Both conditions will require a specialist teaching approach, but in many cases ADHD can be rectified by taking a daily medication. For real sufferer's of ADHD, taking a daily medication such as Ritalin can seem like a 'magic fix' to parents and teachers alike. On the other hand, dyslexic children will always require a specialist teaching approach to help them, and ADHD medication will have little in the way of a positive effect.
A dyslexic child misdiagnosed as an ADHD sufferer will still struggle at school and the effects of Ritalin could have precisely the opposite effect to that intended: Ritalin is designed to stimulate an under active part of the brain in an ADHD sufferer; in a 'normal' child it can have the effect of making the child appear more fearful and cautious than they should be as the prefrontal cortex area of the brain becomes over stimulated.
Getting the right diagnosis for your child is the most important way to help them, so how are Dyslexia and ADHD similar and how do these conditions differ?
Dyslexia TraitsAs many as one in 10 people have dyslexia, and it is one of the most frequently misdiagnosed learning difficulties in school-age children.

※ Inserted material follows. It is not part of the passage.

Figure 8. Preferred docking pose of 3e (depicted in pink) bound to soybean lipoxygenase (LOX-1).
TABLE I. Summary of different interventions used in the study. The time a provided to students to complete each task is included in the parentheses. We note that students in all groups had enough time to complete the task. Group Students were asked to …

Before any serious consideration of ADHD is considered, tests should be made to exclude learning difficulties such as dyslexia. When this condition is unrecognised, children are often seen as inattentive, careless with their schoolwork or academically slow; however it should be noted that dyslexic children are often highly intelligent, creative and inventive.

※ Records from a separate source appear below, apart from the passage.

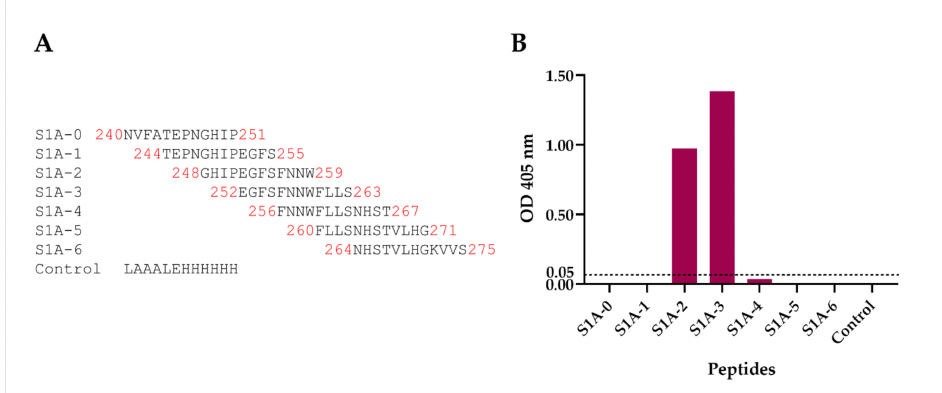
Figure 7. Overlapped peptides of PEDV spike protein bound by the mAbA3 as tested by peptide- binding ELISA. Biotin-labeled 12-mer overlapped peptides encompass PEDV spike protein (amino acid residues 240–275th) were used in the indirect ELISA for testing mAbA3 binding. ( A ) List and amino acid sequences of the 8 overlapped peptides of the PEDV spike protein. ( B ) OD 405 nm of mAbA3 that bound to individual overlapped S1 peptides and control peptide. The mAbA3 bound to peptides S1A-2 (248GHIPEGFSFNNW259) and S1A-3 (252EGFSFNNWFLLS263) and yielded high ELISA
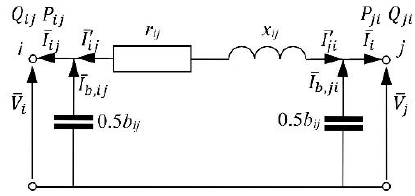
Figure 1. The π model of branch i - j .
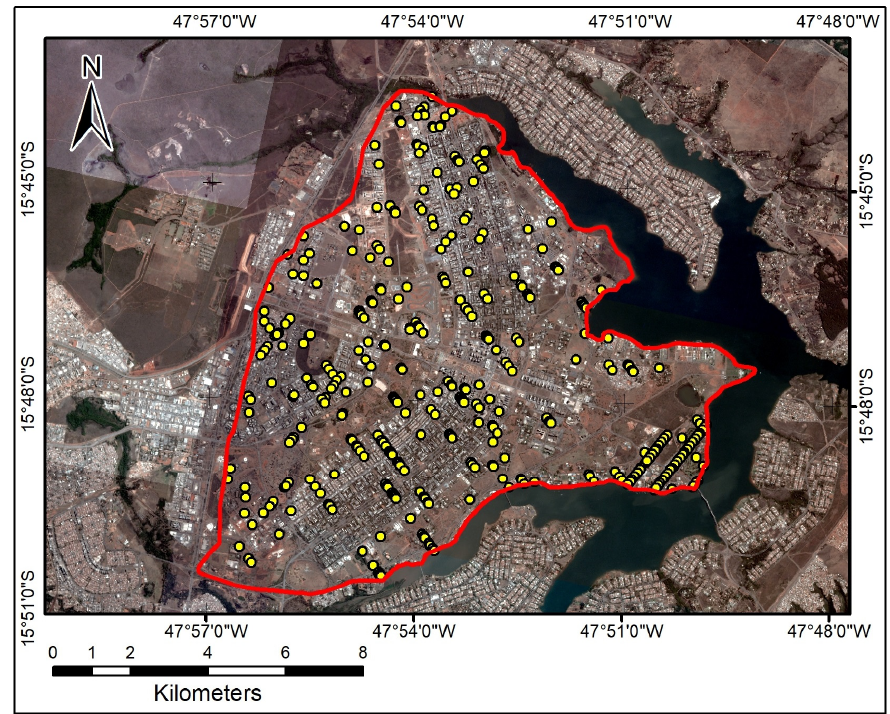
Figure 7. Location of the GEDI samples excluded from <100 to <3 m thresholds. The yellow dots are the GEDI samples.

When looking at behaviours and symptoms, the following traits are indicators to suggest possible dyslexia:
- Where reading is slow
- Where asking a child to read aloud presents considerable difficulties
- Where a child makes wild guesses with new words rather than attempting to sound them out phonetically
- Where a child has trouble appreciating rhymes
- When small words are skipped whilst reading
- Where a child mixes up the order of letters, or makes unusual spelling mistakes
- When a child performs well in oral tests but poorly in written ones
- Where a child shows a much better understanding of a text that is read to them, than a text they read to themselves
- Handwriting is poor and littered with spelling mistakes
- Careless errors are made in schoolwork
- A child frequently appears to misunderstand written instructions
Similarities between ADHD and DyslexiaLike ADHD, dyslexia can cause a wide range of learning difficulties at school; this condition does not reflect the intelligence of a sufferer, as it can affect anyone of high or low intelligence. Because difficulties with reading can make a child feel as if they are 'stupid', suffers can have a low self esteem and will frequently resort to disruptive behaviour to avoid having to do scheduled schoolwork. Reading books will be 'lost' or forgotten in a bid to avoid having to read aloud. Any of these symptoms can easily be confused with the spectrum of learning difficulties and behaviours shown in ADHD.

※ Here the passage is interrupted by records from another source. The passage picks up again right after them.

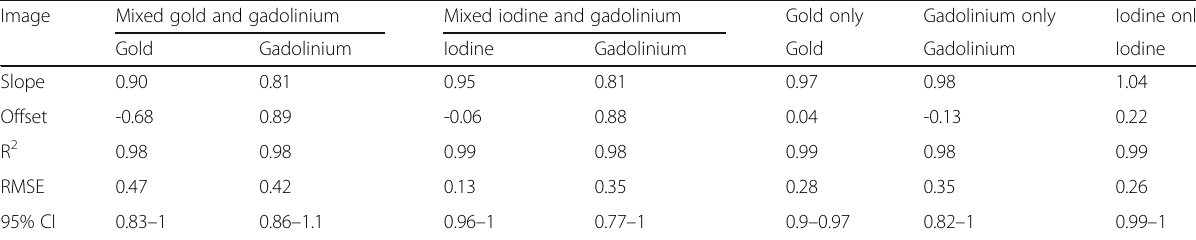
RMSE root mean square error, CI confidence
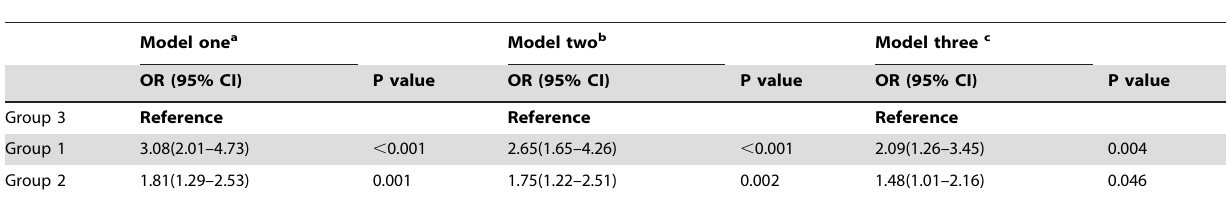
Table 2. Association of the hypertriglyceridemic waist phenotype with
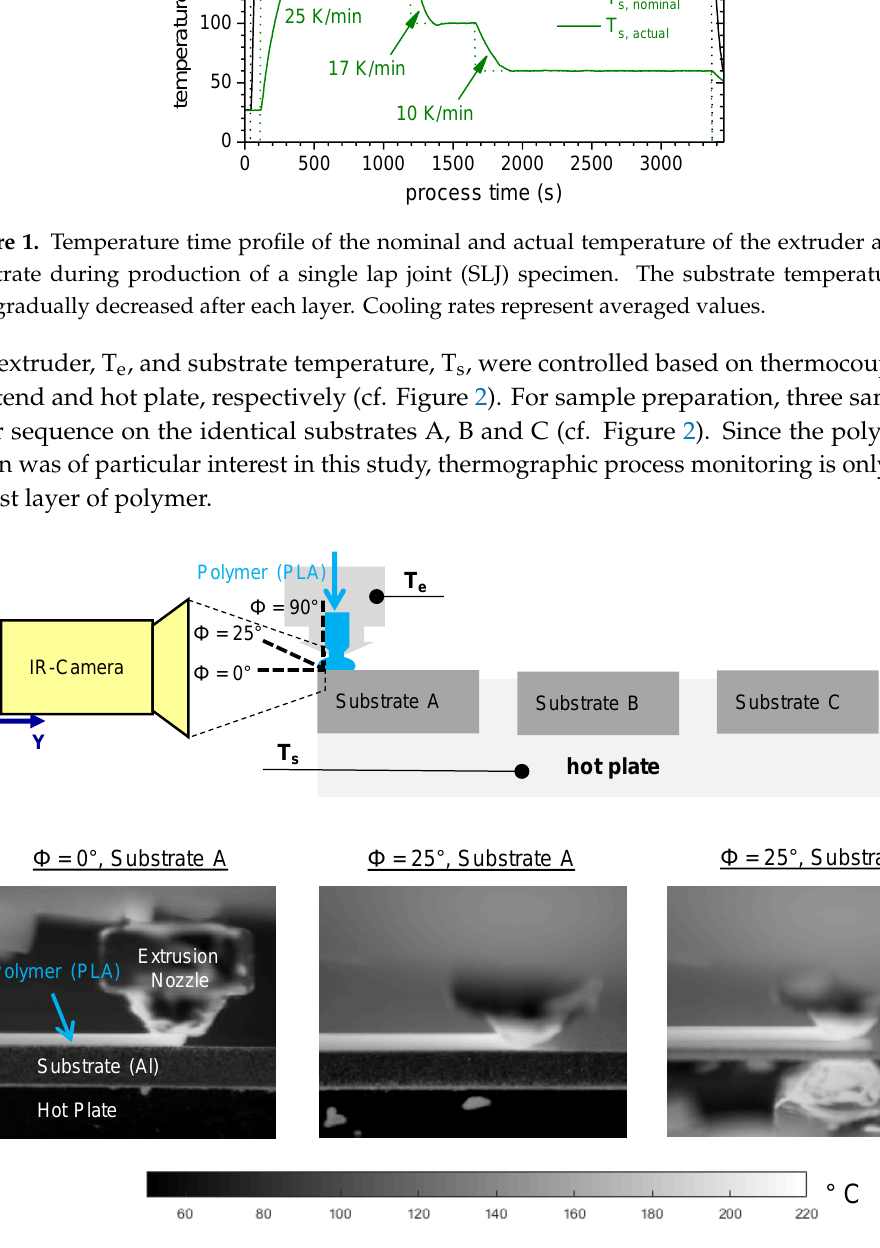
Figure 2. Schematic measurement setup of the three di ff erent thermographic measuring configurations with respect to the angle of vision ( Φ = 0 ◦ , 25 ◦ and 90 ◦ )—top (not to scale). Extract of emissivity corrected thermograms for di ff erent angles of vision and substrate positions during the material extrusion process (T e = 200 ◦ C, T s = 150 ◦ C) — bottom.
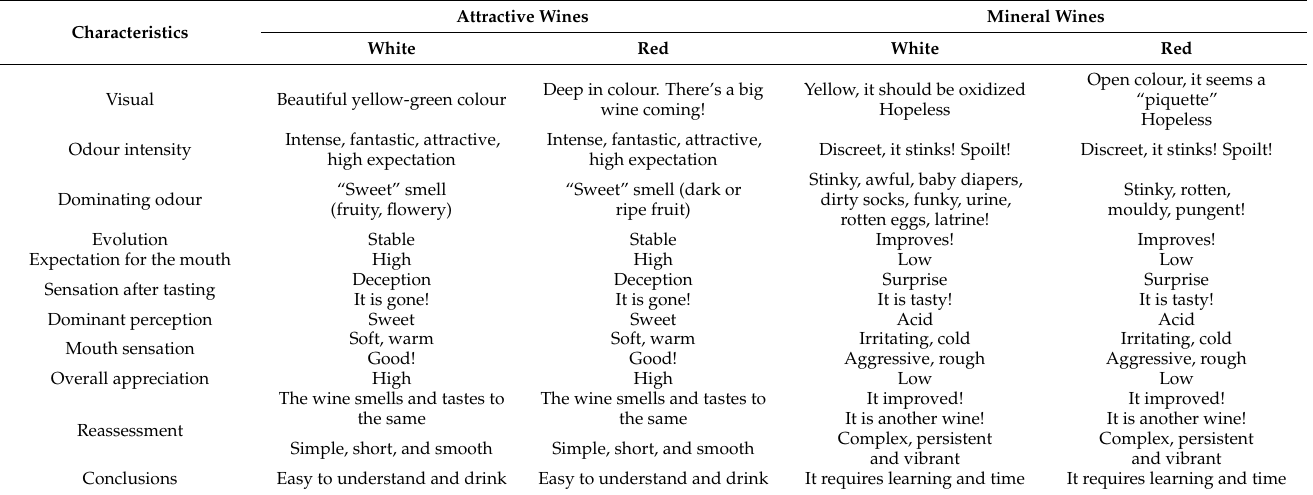
Table 2. Examples of informal responses given by untrained consumers when tasting fruity attractive wines in comparison to mineral wines during educational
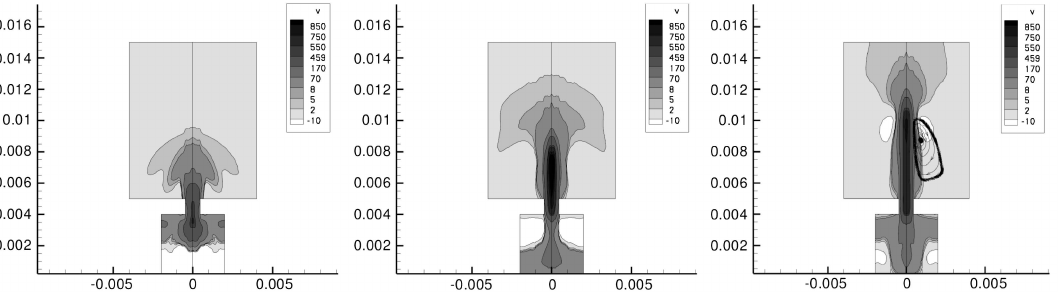
Figure 8. Velocity distribution in the jet at ( left ) 12, ( middle ) 25, ( right ) 37 µ s after the breakdown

Differentiating between Attention Deficit Hyperactivity Disorder and DyslexiaA dyslexic is unlikely to show the symptoms of hyperactivity and impulsiveness that are common is some forms of ADHD. Dyslexic children will still have a healthy fear of danger and an awareness of the consequences of their actions; additionally, they will be less likely to blurt things out and will have no obvious problems waiting their turn, sitting still or paying attention, especially where activities do not involve a requirement to read any texts.
Whilst some problems with socialisation may occur if a dyslexic's feelings of self worth are very low, a dyslexic will still find it possible to form and maintain friendships. Additionally, true symptoms of hyperactivity are unlikely, and will certainly not be maintained across a home and a school environment.
Differentiating between predominantly inattentive ADHD and dyslexia can be more difficult, as hyperactive and impulsive behaviours may be absent. Comparing behaviours in different environments such as home, school, and the playground will be revealing, and a behaviour diary kept at home and school can be very useful to help teachers and parents uncover when and where bad behaviours are shown. If the problems are not shown equally across all settings it will not be ADHD, and parents and teachers alike will need to look for other more traditional causes for the problems.